##### Texto fornecido

Por Luiz Flávio Gomes*
Até 1888 a abominável escravidão era, no Brasil, a maior tragédia anti-civilizatória. Quem a apoiava e até ganhava bandidamente muito dinheiro com ela, ainda que vestisse fraque, frequentasse o palácio real e falasse francês, era um jumento de duas patas repleto de imoralidade.
Da República (1889) para cá é a educação de qualidade para todos a maior e inequívoca prova da falta de emancipação moral das elites (oligarquias) que dominam e governam os destinos da nação. Somos geridos, em regra, por jurássicos imorais. São poucas, lamentavelmente, as exceções.
Na avaliação do Pisa de 2016, com 70 países, o Brasil era o 66º em Matemática, 63º em Ciências e 59º em Leitura. Na Pesquisa do World Economic Forum com 137 países nosso ensino fundamental ocupa a posição 127ª e o superior a 125ª. Na Prova Brasil, do ensino médio, os resultados são desastrosos.
No Ranking de 2018 da Varkey Foundation, com 35 países, o Brasil é o último colocado em prestígio do professor. Leia-se: o Brasil conta com o professor mais menosprezado (salários insuficientes, falta de respeito dos alunos, xingamentos, agressões, carreira pouco atrativa, péssimas condições de trabalho, desinteresse pela profissão etc.).
As elites mandantes, que são predominantemente vulgares e excêntricas, acreditavam, nas décadas de 50 e 60, que a educação era efeito do desenvolvimento. Quanta burrice! O contrário é o correto. Não queriam, evidentemente, empregar o dinheiro público apropriado por elas com a desasnação do povo (50,6% com mais de 15 anos eram analfabetos totais).

##########
##### Itens fornecidos

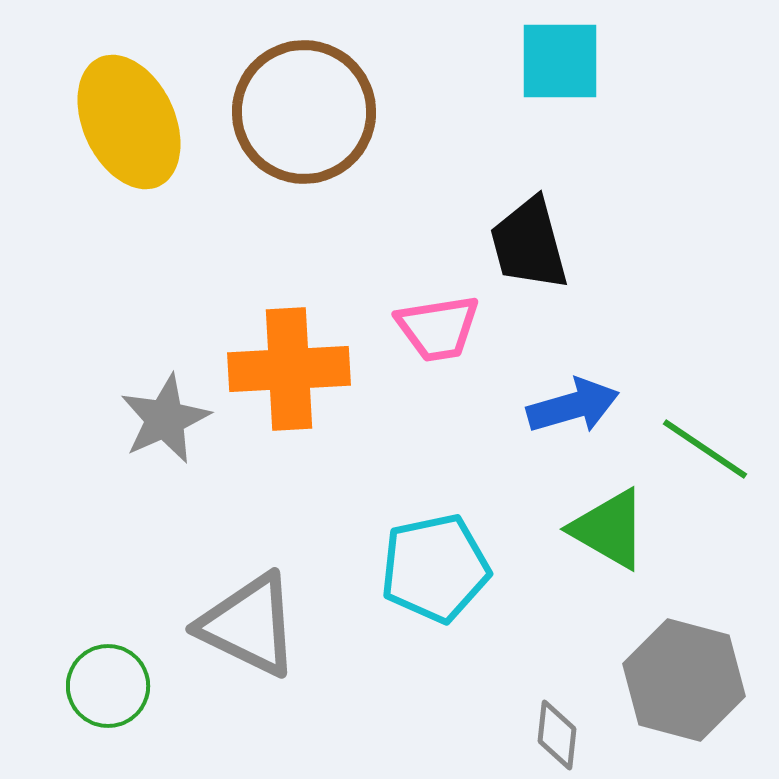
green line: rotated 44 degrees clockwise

##########
##### Itens fornecidos

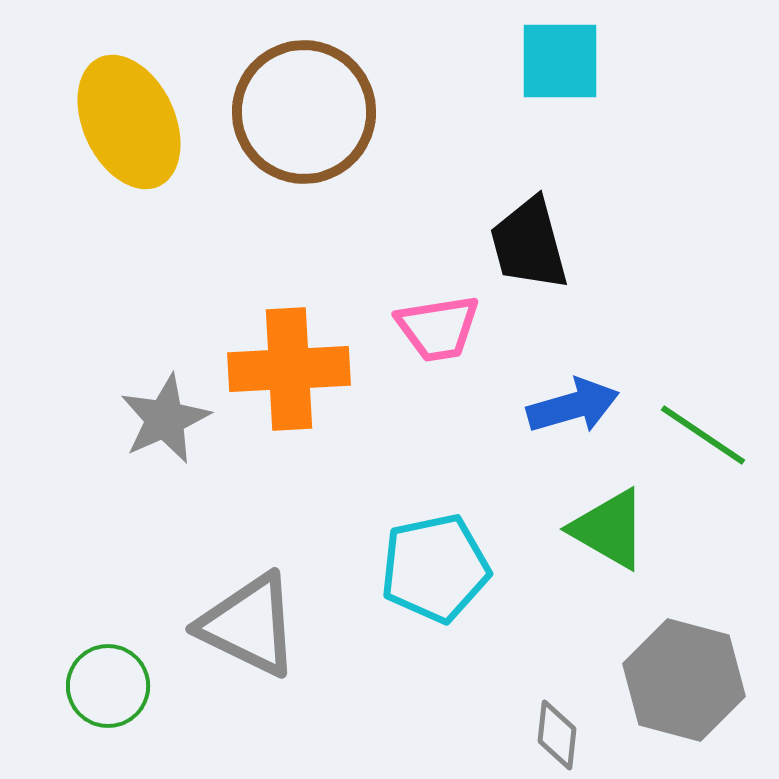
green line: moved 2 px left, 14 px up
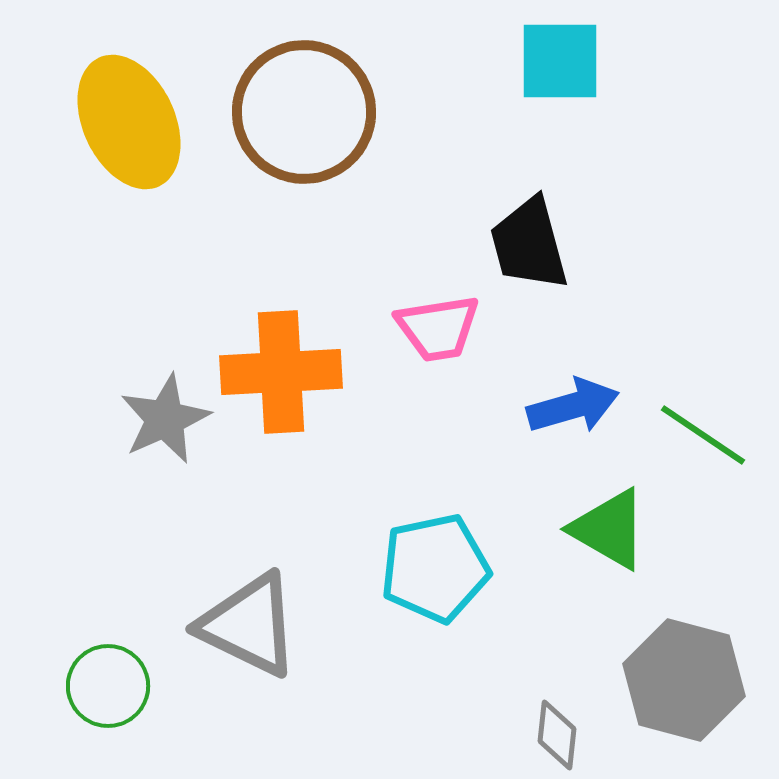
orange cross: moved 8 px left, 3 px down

##########

Requisitos >>
1 – No texto sobre a educação no Brasil, qual posição o país ocupou em Matemática na avaliação do Pisa de 2016?
2 – Prossiga o texto sobre a educação no Brasil a partir do ponto em que ele termina.

Respostas finais >>
1 – O 66º lugar, entre 70 países.

2 –
Nos anos 60 e 70 a prioridade absoluta era o ensino superior. Em quase tudo neste país as elites vulgares ensinam imoralmente que os frutos devem ser colhidos antes da plantação. Sem excelente ensino fundamental não teremos nunca a profusão de bons alunos no patamar superior.
Dos anos 50 até o princípio dos anos 80 o gasto com educação era ridículo (menos de 2% do PIB). De meados dos anos 80 para frente passamos a destinar mais recursos para essa área (hoje chega-se perto de 6% do PIB – ver M. da Nóbrega, Veja 19/9/18).
Nos anos 90 o ensino fundamental foi universalizado pelos governos do PSDB. As crianças pobres foram para escolas pobres com ensino muito pobre, professor pobre e sem condições de trabalho, desestimulado e desencantado. Nos anos petistas voltou a prioridade para o ensino superior, com bolsas de estudo e financiamentos.
Resultado: temos poucos analfabetos totais (7%), mas se alastrou como epidemia o analfabetismo funcional (mais da metade da população não sabe ler ou escrever ou não entende o que lê ou não sabe fazer operações matemáticas mínimas). Sem mão de obra qualificada, claro que a produtividade no Brasil é indecente. Porque apostamos tudo no ignorantismo e na mediocridade.
Com 8 anos de escolarização média conseguimos alcançar o Zimbábue. Ufa, alcançamos o pobre Zimbábue! É a menor taxa de escolarização do Mercosul. Gastamos hoje muito com educação (quase 6% do PIB), mais que as nações mais ricas (5,5%), mais que a Argentina (5,3%), mais que a China (4%), mas gastamos pouco com o ensino até os 18 anos de idade. Tudo se agrava com sérios problemas de gestão e de corrupção nas escolas.
Nossa proposta: ensino de qualidade em período integral para todos, até os 18 anos, em um sistema educacional federalizado (ou seja, ensino pago pela União com ajuda dos Estados e Municípios). Reciclagem e respeito total aos professores, reformulação do programa de ensino, priorizando-se a ética assim como o aproveitamento dos talentos de cada aluno ou aluna.
Nossas elites (oligarquias mandantes e governantes), com pouca exemplaridade para comover e influenciar as pessoas e o mundo, lutaram pela sua liberação da opressão e do despotismo dos governos monárquicos e ditatoriais. Sempre é válida a luta pela liberdade.
Logo após nossa independência (1822) foram se transformando em elites burguesas (o sonho de consumo planetário após a Revolução francesa), mas não perderam o ranço aristocrático, que tem como ancestral comum o senhor feudal (da Idade Média), que conta com vassalos e servos.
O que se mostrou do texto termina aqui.